**Written task**
Reproduce all of the data below, swapping each "scientific name" for "binomial name" and leaving everything else unchanged.

**Recorded information**
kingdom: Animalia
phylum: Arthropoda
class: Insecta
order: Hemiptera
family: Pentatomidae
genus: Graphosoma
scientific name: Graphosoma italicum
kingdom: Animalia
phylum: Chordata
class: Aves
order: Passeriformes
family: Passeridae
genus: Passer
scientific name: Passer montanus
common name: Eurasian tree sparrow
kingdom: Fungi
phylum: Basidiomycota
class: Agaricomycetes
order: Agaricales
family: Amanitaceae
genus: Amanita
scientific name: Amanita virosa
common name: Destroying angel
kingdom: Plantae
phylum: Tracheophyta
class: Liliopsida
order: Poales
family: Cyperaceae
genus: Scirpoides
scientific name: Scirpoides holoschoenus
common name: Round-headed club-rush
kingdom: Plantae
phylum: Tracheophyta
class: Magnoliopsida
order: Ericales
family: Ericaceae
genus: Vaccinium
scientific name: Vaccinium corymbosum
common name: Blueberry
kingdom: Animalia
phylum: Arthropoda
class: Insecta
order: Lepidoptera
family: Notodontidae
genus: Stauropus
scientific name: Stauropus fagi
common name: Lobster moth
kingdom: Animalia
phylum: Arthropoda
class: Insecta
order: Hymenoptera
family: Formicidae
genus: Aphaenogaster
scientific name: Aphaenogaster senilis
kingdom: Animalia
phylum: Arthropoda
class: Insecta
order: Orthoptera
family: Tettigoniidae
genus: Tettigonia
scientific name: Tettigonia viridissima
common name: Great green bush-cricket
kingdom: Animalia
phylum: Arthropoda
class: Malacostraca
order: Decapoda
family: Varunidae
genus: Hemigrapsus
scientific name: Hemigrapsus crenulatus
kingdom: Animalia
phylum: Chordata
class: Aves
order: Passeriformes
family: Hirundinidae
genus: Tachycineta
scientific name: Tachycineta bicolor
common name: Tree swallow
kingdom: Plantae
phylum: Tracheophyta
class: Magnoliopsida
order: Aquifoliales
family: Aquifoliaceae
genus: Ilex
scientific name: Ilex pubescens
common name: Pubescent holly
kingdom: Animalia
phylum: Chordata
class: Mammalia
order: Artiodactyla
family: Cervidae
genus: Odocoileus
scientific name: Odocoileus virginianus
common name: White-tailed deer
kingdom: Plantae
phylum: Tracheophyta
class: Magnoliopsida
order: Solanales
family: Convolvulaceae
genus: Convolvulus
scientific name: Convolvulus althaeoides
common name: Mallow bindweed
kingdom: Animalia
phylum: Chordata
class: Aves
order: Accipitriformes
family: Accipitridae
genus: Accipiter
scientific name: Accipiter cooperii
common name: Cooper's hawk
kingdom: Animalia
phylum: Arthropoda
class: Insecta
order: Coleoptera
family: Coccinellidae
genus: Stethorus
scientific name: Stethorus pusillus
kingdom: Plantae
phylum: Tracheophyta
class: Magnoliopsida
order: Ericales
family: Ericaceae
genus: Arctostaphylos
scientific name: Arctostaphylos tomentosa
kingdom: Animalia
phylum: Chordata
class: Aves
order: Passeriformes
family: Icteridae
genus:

**Result**
kingdom: Animalia
phylum: Arthropoda
class: Insecta
order: Hemiptera
family: Pentatomidae
genus: Graphosoma
binomial name: Graphosoma italicum
kingdom: Animalia
phylum: Chordata
class: Aves
order: Passeriformes
family: Passeridae
genus: Passer
binomial name: Passer montanus
common name: Eurasian tree sparrow
kingdom: Fungi
phylum: Basidiomycota
class: Agaricomycetes
order: Agaricales
family: Amanitaceae
genus: Amanita
binomial name: Amanita virosa
common name: Destroying angel
kingdom: Plantae
phylum: Tracheophyta
class: Liliopsida
order: Poales
family: Cyperaceae
genus: Scirpoides
binomial name: Scirpoides holoschoenus
common name: Round-headed club-rush
kingdom: Plantae
phylum: Tracheophyta
class: Magnoliopsida
order: Ericales
family: Ericaceae
genus: Vaccinium
binomial name: Vaccinium corymbosum
common name: Blueberry
kingdom: Animalia
phylum: Arthropoda
class: Insecta
order: Lepidoptera
family: Notodontidae
genus: Stauropus
binomial name: Stauropus fagi
common name: Lobster moth
kingdom: Animalia
phylum: Arthropoda
class: Insecta
order: Hymenoptera
family: Formicidae
genus: Aphaenogaster
binomial name: Aphaenogaster senilis
kingdom: Animalia
phylum: Arthropoda
class: Insecta
order: Orthoptera
family: Tettigoniidae
genus: Tettigonia
binomial name: Tettigonia viridissima
common name: Great green bush-cricket
kingdom: Animalia
phylum: Arthropoda
class: Malacostraca
order: Decapoda
family: Varunidae
genus: Hemigrapsus
binomial name: Hemigrapsus crenulatus
kingdom: Animalia
phylum: Chordata
class: Aves
order: Passeriformes
family: Hirundinidae
genus: Tachycineta
binomial name: Tachycineta bicolor
common name: Tree swallow
kingdom: Plantae
phylum: Tracheophyta
class: Magnoliopsida
order: Aquifoliales
family: Aquifoliaceae
genus: Ilex
binomial name: Ilex pubescens
common name: Pubescent holly
kingdom: Animalia
phylum: Chordata
class: Mammalia
order: Artiodactyla
family: Cervidae
genus: Odocoileus
binomial name: Odocoileus virginianus
common name: White-tailed deer
kingdom: Plantae
phylum: Tracheophyta
class: Magnoliopsida
order: Solanales
family: Convolvulaceae
genus: Convolvulus
binomial name: Convolvulus althaeoides
common name: Mallow bindweed
kingdom: Animalia
phylum: Chordata
class: Aves
order: Accipitriformes
family: Accipitridae
genus: Accipiter
binomial name: Accipiter cooperii
common name: Cooper's hawk
kingdom: Animalia
phylum: Arthropoda
class: Insecta
order: Coleoptera
family: Coccinellidae
genus: Stethorus
binomial name: Stethorus pusillus
kingdom: Plantae
phylum: Tracheophyta
class: Magnoliopsida
order: Ericales
family: Ericaceae
genus: Arctostaphylos
binomial name: Arctostaphylos tomentosa
kingdom: Animalia
phylum: Chordata
class: Aves
order: Passeriformes
family: Icteridae
genus:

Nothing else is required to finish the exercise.